There was a rustle by the organ. Bea Majors rose to her feet. “I’ll help you blow up the balloons, Dale.”
“Count me in, too,” said Bill Muldock from the back row.
Dale’s wife began weeping in earnest. I’m sorry for ever doubting you, Lord. Thank you, thank you, thank you.
Dale was still standing, sniffling. He pulled a handkerchief from his pocket. “Thank you, friends. I can’t tell you what this means to me. The Lord bless you.”
Sam Gardner was praying also. Dear God, please let him sit down now.
But Dale couldn’t be stopped, not when the hand of the Lord was so clearly upon him. “I need your prayers for a rare north wind. Ladies, I know it might hurt your petunias, but with Dubois County straight south of us, I need a strong north wind to reach the Catholics in those parts.”
Bea Majors frowned. She’d just planted two flats of pink petunias. She prayed, but not too hard.

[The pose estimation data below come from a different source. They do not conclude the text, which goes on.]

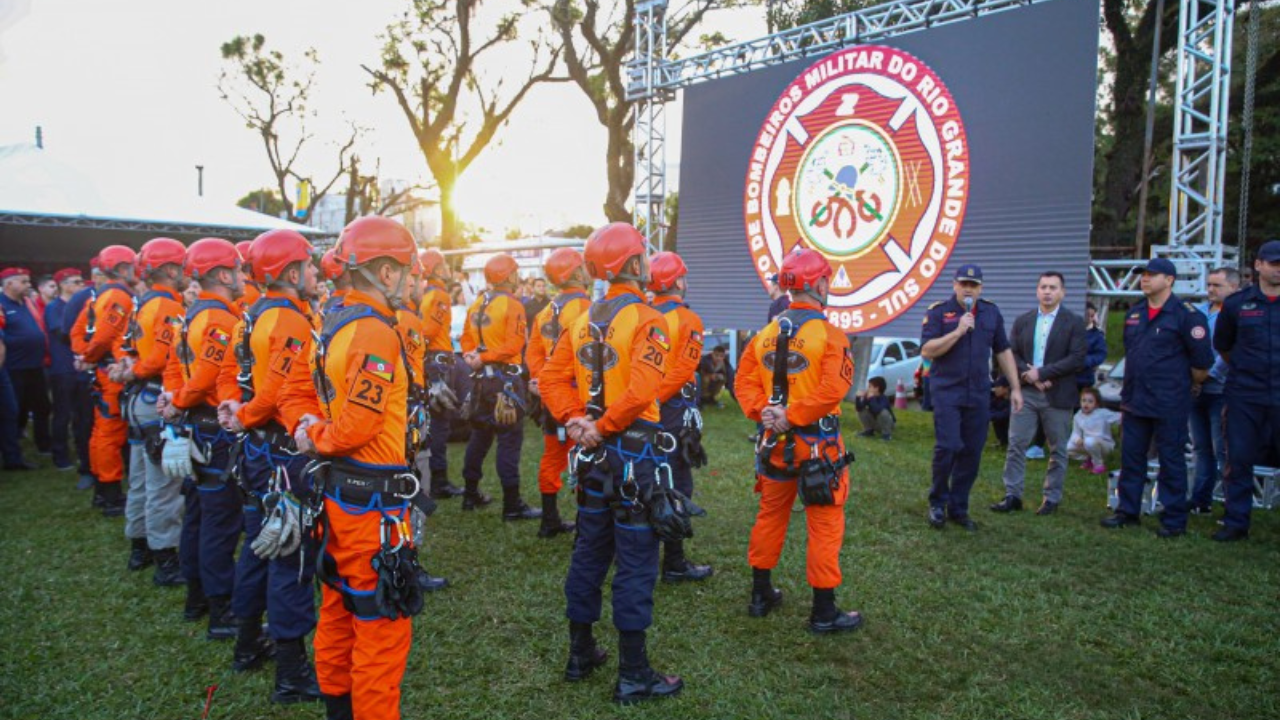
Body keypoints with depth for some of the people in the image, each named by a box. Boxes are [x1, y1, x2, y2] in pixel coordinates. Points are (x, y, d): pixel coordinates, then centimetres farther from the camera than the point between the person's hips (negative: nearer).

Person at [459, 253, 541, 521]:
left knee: (480, 434, 18)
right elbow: (513, 345, -21)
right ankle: (512, 505, -4)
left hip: (482, 377, 8)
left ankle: (471, 495, 26)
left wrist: (473, 355, -6)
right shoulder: (512, 305, -13)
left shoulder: (476, 305, 11)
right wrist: (482, 358, -16)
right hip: (505, 378, -8)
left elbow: (467, 337, 10)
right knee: (510, 439, -5)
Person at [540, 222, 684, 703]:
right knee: (635, 563, 1)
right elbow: (641, 388, -27)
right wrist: (603, 426, -16)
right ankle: (633, 675, 10)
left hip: (593, 451, 7)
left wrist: (575, 420, -5)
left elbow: (552, 377, 3)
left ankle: (581, 653, 30)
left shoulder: (583, 320, 7)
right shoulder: (646, 319, -14)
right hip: (635, 450, -7)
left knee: (589, 551, 17)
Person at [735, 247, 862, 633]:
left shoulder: (765, 333, 6)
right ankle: (824, 612, 11)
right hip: (817, 442, -6)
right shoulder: (829, 334, -13)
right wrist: (791, 416, -20)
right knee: (825, 526, 4)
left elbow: (744, 380, 3)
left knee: (770, 516, 19)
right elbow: (833, 388, -25)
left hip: (775, 441, 6)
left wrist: (762, 411, -7)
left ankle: (761, 594, 30)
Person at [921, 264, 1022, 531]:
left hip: (979, 394, 4)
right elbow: (926, 351, -12)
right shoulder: (939, 312, -4)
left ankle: (958, 508, 18)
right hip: (947, 391, -4)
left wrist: (1015, 388, 11)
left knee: (972, 452, 5)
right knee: (948, 447, -12)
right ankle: (937, 503, 9)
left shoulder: (991, 312, 9)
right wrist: (958, 331, -19)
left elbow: (1003, 351, 14)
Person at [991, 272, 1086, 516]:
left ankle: (1052, 498, 17)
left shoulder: (1074, 322, -1)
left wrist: (1041, 373, -15)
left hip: (1057, 395, -2)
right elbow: (1012, 355, 6)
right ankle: (1012, 496, 7)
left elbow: (1077, 359, -10)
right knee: (1016, 445, 1)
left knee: (1057, 450, 7)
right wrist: (1029, 375, -12)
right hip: (1026, 392, 3)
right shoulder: (1022, 321, 9)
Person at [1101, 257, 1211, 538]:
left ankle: (1174, 520, 12)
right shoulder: (1134, 313, 10)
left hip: (1169, 405, -6)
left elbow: (1202, 361, -8)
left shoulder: (1186, 315, -11)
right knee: (1131, 458, 12)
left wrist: (1186, 386, 4)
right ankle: (1127, 511, 23)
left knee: (1171, 461, 3)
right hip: (1134, 401, 6)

Dale spent the next three days experimenting with his balloons. He discovered if he filled the balloons with less helium, the balloons would fall to the ground much sooner. He called it “target evangelism.” On Wednesday evening, he released twenty balloons a mile upwind from a Kingdom Hall just as the Jehovah’s Witnesses were gathering to worship. On Thursday, he floated another twenty balloons toward the Masonic Lodge in Cartersburg.
On Friday morning, when Dale was eating breakfast, their telephone rang. Dale picked it up and said hello.
“I’m looking for a Mr. Dale Hinshaw,” a man said.
“You got him.”
“I’m calling about one of your balloons.”
Dale was faint with excitement. “Where are you?”
“I’m in Pittsburgh with the zoo. One of your balloons landed in our aviary exhibit, and our trumpeter swan choked on it and died. Do you know how many trumpeter swans there are in the world, Mr. Hinshaw?”